From the line with "As the events" through the line with "will be neither", inclusive, return each line of the data below exactly and leave the rest out.

═══ RECORDS SUPPLIED ═══

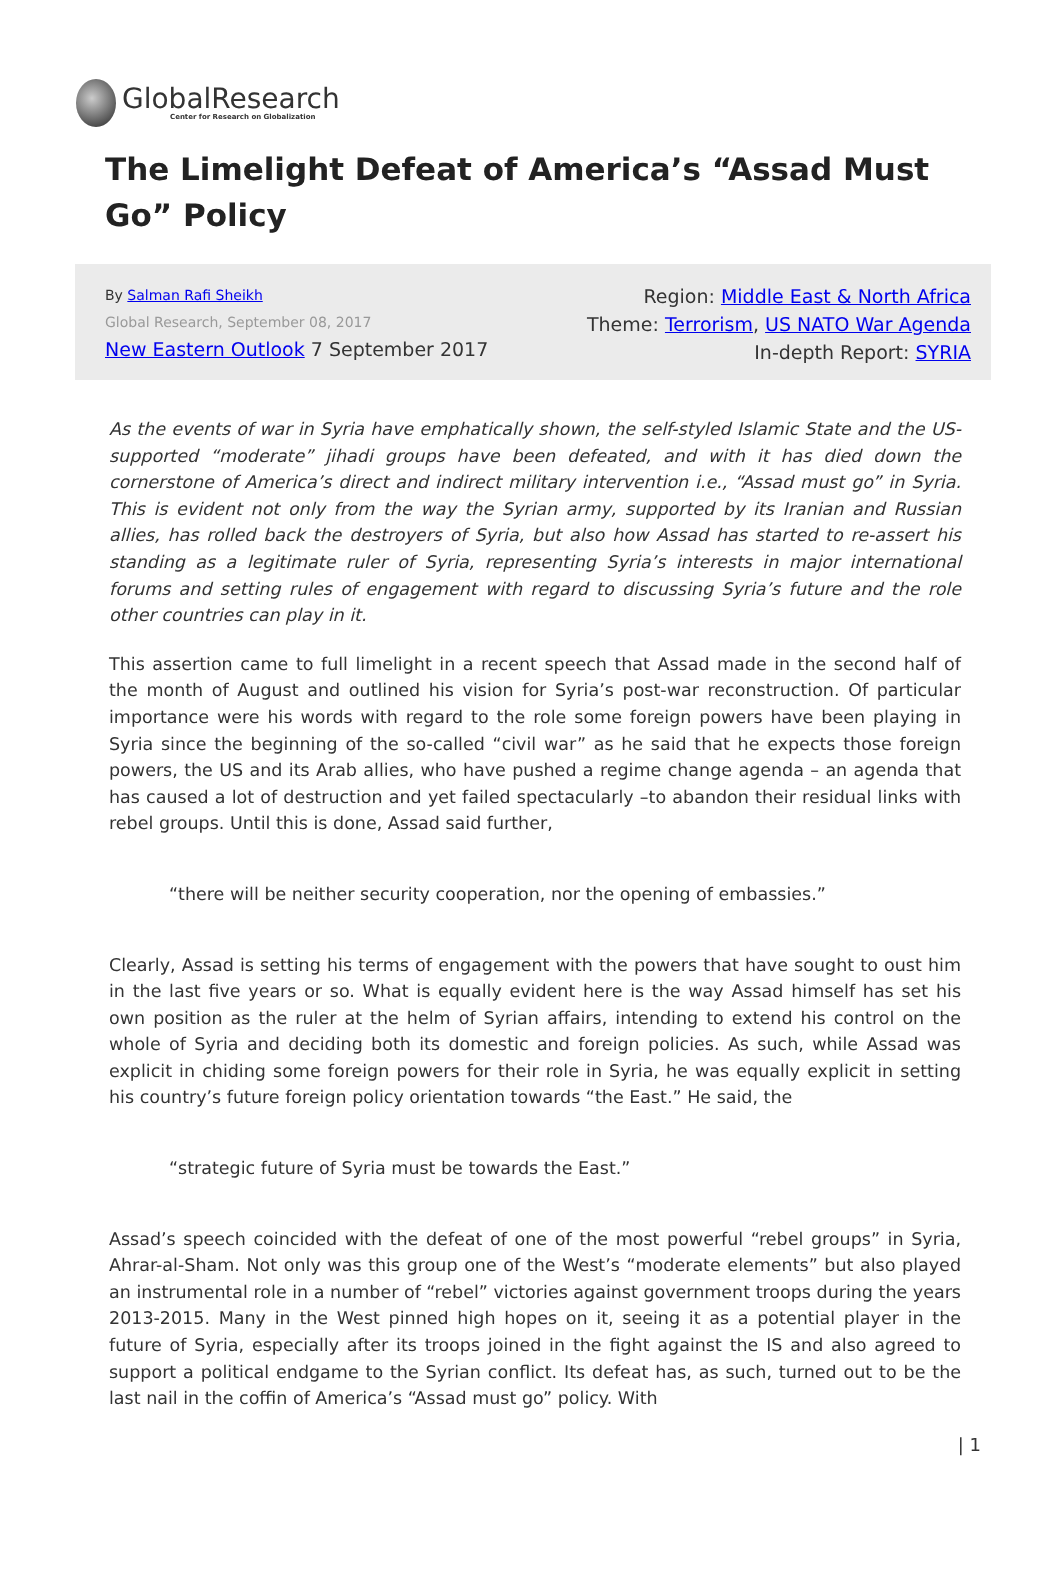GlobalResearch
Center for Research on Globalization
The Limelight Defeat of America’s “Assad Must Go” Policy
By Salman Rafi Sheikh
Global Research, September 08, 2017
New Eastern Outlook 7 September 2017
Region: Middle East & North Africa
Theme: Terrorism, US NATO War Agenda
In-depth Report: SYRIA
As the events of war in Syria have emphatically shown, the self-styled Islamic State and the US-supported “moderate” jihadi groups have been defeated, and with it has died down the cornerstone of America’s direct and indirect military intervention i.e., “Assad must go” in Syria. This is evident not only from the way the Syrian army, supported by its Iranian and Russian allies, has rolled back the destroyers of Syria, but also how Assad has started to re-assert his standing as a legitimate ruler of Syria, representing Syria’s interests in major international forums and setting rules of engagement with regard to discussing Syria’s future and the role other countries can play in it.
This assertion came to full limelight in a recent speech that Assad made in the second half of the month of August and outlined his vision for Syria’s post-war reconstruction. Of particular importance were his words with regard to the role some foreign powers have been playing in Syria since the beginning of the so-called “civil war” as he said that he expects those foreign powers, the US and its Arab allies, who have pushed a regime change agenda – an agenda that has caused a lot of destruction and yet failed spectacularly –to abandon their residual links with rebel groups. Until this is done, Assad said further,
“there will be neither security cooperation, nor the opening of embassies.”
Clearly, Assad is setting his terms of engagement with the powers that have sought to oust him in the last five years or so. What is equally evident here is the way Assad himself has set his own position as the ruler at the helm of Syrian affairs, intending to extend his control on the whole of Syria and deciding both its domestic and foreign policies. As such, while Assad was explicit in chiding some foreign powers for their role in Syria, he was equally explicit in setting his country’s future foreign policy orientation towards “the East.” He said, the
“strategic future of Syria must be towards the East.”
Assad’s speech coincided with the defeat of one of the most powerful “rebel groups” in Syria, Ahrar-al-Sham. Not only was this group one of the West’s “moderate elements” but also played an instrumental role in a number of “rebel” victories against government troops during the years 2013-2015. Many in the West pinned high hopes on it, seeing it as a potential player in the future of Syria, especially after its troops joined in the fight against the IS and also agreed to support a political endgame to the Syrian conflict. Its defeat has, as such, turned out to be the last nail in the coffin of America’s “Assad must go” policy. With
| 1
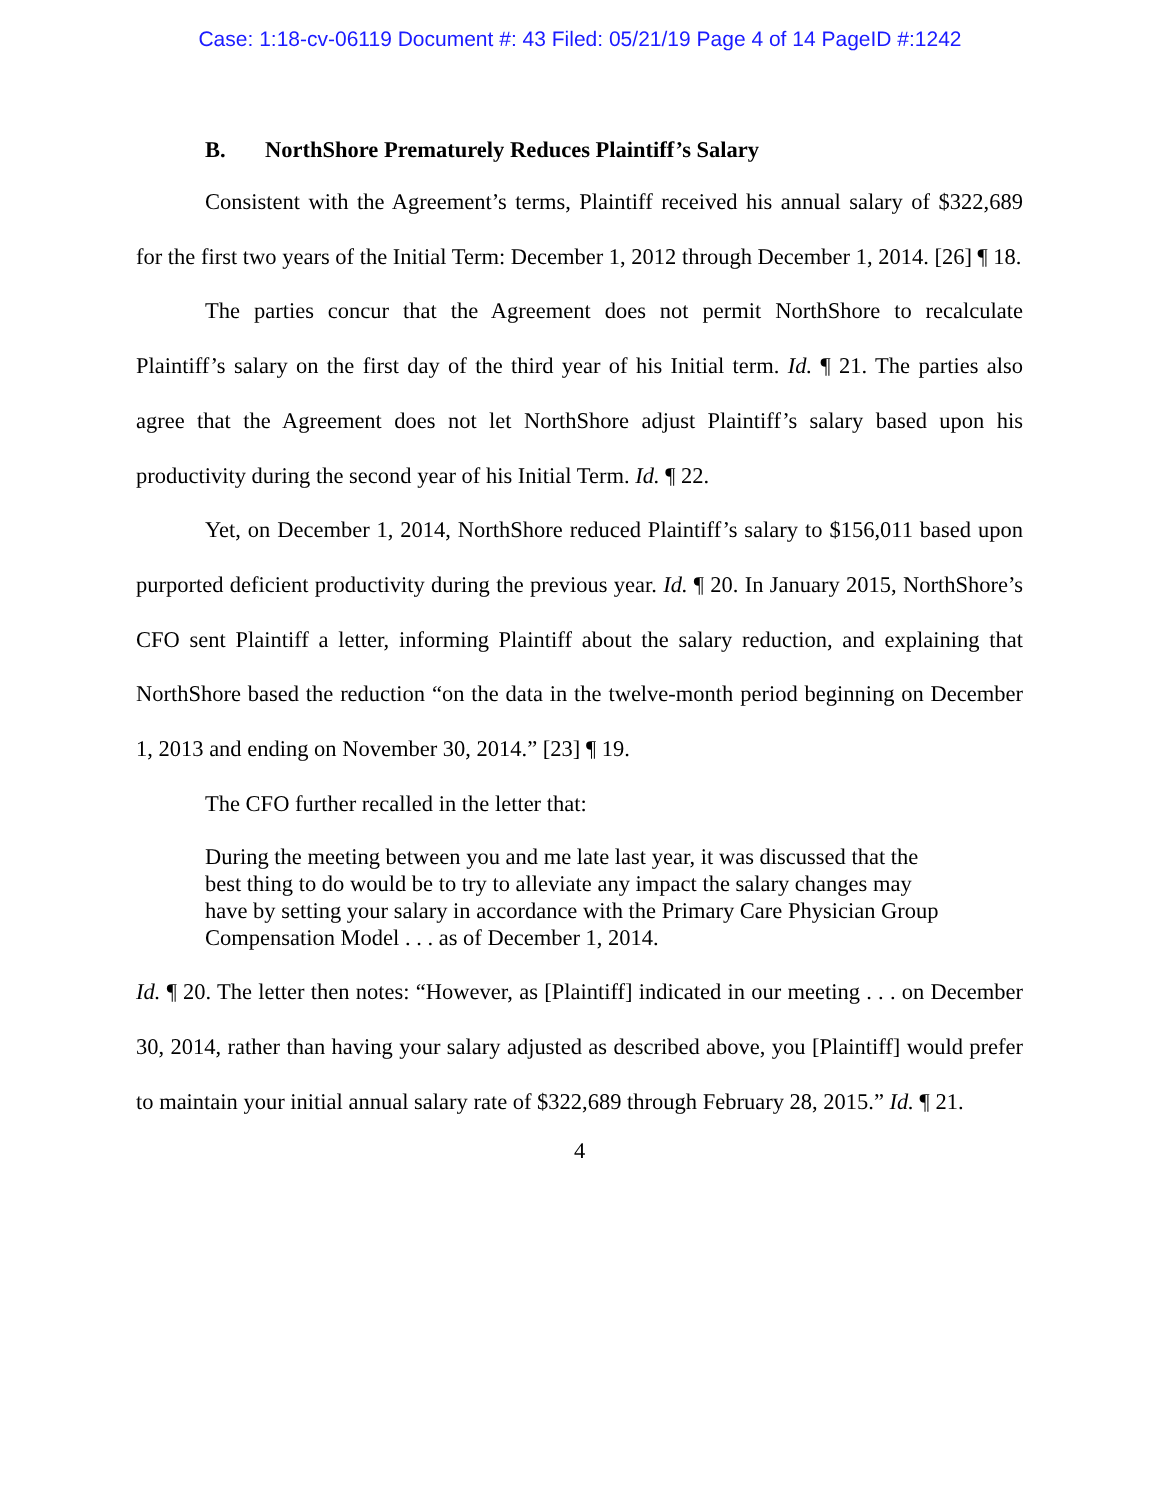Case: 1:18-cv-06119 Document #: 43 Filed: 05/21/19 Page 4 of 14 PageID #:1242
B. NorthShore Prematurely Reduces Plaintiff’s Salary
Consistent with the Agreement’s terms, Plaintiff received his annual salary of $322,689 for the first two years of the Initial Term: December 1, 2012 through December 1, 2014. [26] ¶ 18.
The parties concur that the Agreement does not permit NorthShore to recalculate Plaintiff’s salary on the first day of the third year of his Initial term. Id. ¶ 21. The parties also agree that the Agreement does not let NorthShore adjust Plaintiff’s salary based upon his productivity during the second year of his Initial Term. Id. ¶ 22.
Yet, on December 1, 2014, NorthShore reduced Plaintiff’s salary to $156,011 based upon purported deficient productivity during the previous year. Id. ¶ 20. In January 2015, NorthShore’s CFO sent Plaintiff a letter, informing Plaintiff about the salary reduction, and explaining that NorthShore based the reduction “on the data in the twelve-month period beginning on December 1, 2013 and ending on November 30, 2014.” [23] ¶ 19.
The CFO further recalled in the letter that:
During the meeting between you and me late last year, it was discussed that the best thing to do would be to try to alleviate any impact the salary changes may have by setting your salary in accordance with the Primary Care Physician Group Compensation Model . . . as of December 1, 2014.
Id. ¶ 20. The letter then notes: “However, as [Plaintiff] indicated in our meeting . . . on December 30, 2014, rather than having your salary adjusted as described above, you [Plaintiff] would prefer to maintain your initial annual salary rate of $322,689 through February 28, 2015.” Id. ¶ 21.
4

═══

_REPLY:_
As the events of war in Syria have emphatically shown, the self-styled Islamic State and the US-supported “moderate” jihadi groups have been defeated, and with it has died down the cornerstone of America’s direct and indirect military intervention i.e., “Assad must go” in Syria. This is evident not only from the way the Syrian army, supported by its Iranian and Russian allies, has rolled back the destroyers of Syria, but also how Assad has started to re-assert his standing as a legitimate ruler of Syria, representing Syria’s interests in major international forums and setting rules of engagement with regard to discussing Syria’s future and the role other countries can play in it.
This assertion came to full limelight in a recent speech that Assad made in the second half of the month of August and outlined his vision for Syria’s post-war reconstruction. Of particular importance were his words with regard to the role some foreign powers have been playing in Syria since the beginning of the so-called “civil war” as he said that he expects those foreign powers, the US and its Arab allies, who have pushed a regime change agenda – an agenda that has caused a lot of destruction and yet failed spectacularly –to abandon their residual links with rebel groups. Until this is done, Assad said further,
“there will be neither security cooperation, nor the opening of embassies.”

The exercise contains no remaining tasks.